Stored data
==*==
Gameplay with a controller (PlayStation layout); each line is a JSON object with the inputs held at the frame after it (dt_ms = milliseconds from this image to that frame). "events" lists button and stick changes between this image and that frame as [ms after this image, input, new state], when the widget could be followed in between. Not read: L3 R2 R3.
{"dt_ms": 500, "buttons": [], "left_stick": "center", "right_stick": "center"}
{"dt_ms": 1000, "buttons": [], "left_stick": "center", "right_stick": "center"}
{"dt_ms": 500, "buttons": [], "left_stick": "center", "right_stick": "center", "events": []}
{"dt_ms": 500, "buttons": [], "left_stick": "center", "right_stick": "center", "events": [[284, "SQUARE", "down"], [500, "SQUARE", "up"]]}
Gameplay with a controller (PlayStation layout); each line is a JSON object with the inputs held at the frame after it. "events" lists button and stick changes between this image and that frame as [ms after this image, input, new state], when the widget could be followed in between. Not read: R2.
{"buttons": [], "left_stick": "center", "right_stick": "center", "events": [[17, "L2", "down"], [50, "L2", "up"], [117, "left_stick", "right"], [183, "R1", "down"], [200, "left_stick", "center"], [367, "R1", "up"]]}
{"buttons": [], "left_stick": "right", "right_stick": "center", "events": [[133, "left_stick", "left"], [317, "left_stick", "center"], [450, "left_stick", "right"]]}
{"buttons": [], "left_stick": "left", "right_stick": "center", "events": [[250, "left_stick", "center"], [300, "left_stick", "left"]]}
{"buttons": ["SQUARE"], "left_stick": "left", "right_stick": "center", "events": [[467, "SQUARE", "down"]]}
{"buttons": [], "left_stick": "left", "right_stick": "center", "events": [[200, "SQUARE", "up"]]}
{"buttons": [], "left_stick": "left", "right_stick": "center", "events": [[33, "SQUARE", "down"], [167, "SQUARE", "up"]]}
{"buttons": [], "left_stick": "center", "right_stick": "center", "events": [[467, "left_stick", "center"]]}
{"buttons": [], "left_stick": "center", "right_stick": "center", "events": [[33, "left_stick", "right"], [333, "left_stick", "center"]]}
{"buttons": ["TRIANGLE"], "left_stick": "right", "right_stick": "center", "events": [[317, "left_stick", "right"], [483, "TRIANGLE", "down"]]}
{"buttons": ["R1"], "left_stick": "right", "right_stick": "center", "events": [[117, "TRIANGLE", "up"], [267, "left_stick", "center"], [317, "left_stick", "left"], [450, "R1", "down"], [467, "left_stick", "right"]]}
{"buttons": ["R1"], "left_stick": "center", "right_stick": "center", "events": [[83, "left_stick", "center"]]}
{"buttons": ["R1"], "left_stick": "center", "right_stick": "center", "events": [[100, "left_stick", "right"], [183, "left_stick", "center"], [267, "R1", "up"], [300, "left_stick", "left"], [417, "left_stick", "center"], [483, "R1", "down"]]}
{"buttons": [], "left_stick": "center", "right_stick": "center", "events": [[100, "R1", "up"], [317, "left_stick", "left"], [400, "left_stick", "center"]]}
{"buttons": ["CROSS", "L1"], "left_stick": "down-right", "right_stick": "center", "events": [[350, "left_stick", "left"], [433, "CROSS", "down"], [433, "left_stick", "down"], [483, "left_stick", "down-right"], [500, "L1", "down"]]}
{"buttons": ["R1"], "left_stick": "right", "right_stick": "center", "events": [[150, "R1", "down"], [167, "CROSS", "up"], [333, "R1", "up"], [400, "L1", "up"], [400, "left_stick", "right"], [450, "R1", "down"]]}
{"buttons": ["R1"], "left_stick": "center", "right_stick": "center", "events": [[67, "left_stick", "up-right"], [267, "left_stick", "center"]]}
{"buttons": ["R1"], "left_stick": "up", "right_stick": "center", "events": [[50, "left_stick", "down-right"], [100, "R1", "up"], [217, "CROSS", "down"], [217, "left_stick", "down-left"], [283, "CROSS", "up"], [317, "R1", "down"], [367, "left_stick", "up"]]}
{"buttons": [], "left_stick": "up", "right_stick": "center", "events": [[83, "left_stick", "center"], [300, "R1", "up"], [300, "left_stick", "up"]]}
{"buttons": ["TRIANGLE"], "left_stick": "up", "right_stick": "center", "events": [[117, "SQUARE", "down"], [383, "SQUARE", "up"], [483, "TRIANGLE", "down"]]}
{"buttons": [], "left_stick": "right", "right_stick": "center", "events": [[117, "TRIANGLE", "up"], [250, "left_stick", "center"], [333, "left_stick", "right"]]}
==*==
Exercise prompt
Among the lines of these entries, find those that contain "inputs". Give their number and nothing else.

Response
2